[Keypoint coordinate data]
# # # # # # #

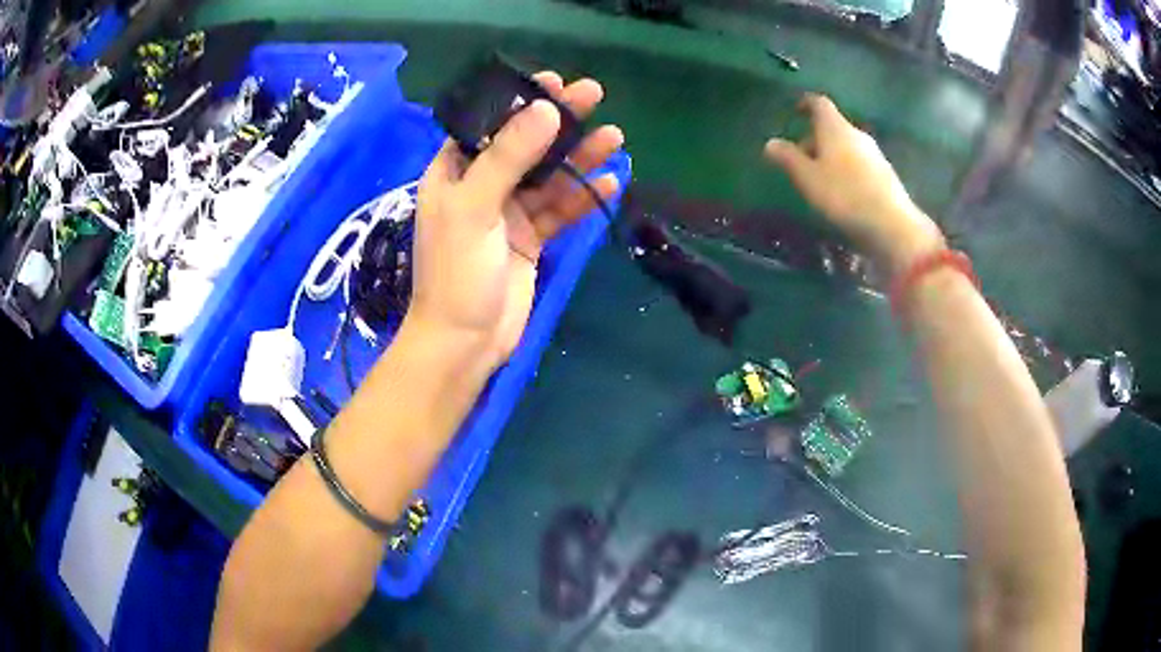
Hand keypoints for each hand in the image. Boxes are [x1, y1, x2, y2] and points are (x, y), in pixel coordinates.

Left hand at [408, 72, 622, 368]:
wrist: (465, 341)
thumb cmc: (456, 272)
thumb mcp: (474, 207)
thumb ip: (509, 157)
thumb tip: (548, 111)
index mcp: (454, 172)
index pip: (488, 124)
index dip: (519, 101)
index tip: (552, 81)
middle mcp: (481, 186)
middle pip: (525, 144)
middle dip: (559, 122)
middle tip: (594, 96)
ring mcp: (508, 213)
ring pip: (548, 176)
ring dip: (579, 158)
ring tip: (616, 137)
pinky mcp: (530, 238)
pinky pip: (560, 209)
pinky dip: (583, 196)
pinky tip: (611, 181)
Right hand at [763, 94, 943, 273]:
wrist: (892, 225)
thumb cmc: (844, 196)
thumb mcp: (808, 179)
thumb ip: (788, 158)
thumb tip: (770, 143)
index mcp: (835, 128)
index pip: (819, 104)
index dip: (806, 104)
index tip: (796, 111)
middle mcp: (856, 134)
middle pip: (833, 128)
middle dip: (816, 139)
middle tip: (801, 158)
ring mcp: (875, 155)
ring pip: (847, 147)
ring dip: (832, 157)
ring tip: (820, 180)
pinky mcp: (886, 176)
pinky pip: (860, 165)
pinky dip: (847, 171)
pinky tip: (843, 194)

# # # # # # #

## Requirement
Scan the entries above and return each line that holds "ring".

## Output of the exercise
ring mcp: (508, 213)
ring pip: (548, 176)
ring dip: (579, 158)
ring tip: (616, 137)
ring mcp: (875, 155)
ring pip: (847, 147)
ring dip: (832, 157)
ring tip: (820, 180)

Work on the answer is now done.